Problem
Using the entries that follow, count the lines containing the word "types" and give that number by itself.

Collected data entries
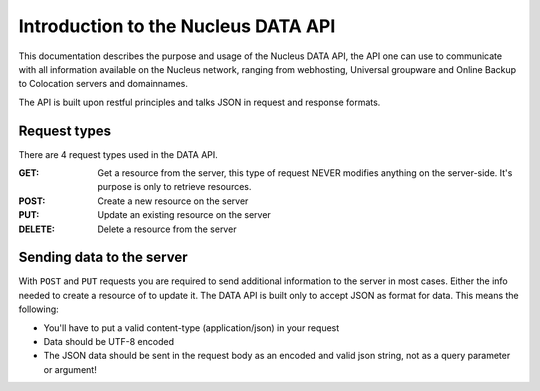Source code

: Introduction to the Nucleus DATA API
====================================

This documentation describes the purpose and usage of the Nucleus DATA API, the API one can use to communicate with all information available on the Nucleus network, ranging from webhosting, Universal groupware and Online Backup to Colocation servers and domainnames.

The API is built upon restful principles and talks JSON in request and response formats.

Request types
*************

There are 4 request types used in the DATA API.

:GET: Get a resource from the server, this type of request NEVER modifies anything on the server-side. It's purpose is only to retrieve resources.
:POST: Create a new resource on the server
:PUT: Update an existing resource on the server
:DELETE: Delete a resource from the server

Sending data to the server
**************************

With ``POST`` and ``PUT`` requests you are required to send additional information to the server in most cases. Either the info needed to create a resource of to update it. The DATA API is built only to accept JSON as format for data. This means the following:

* You'll have to put a valid content-type (application/json) in your request
* Data should be UTF-8 encoded
* The JSON data should be sent in the request body as an encoded and valid json string, not as a query parameter or argument!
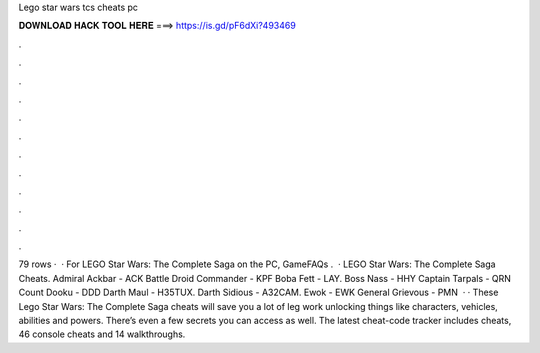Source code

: Lego star wars tcs cheats pc

𝐃𝐎𝐖𝐍𝐋𝐎𝐀𝐃 𝐇𝐀𝐂𝐊 𝐓𝐎𝐎𝐋 𝐇𝐄𝐑𝐄 ===> https://is.gd/pF6dXi?493469

.

.

.

.

.

.

.

.

.

.

.

.

79 rows ·  · For LEGO Star Wars: The Complete Saga on the PC, GameFAQs .  · LEGO Star Wars: The Complete Saga Cheats. Admiral Ackbar - ACK Battle Droid Commander - KPF Boba Fett - LAY. Boss Nass - HHY Captain Tarpals - QRN Count Dooku - DDD Darth Maul - H35TUX. Darth Sidious - A32CAM. Ewok - EWK General Grievous - PMN  · · These Lego Star Wars: The Complete Saga cheats will save you a lot of leg work unlocking things like characters, vehicles, abilities and powers. There’s even a few secrets you can access as well. The latest cheat-code tracker includes cheats, 46 console cheats and 14 walkthroughs.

Exercise response
2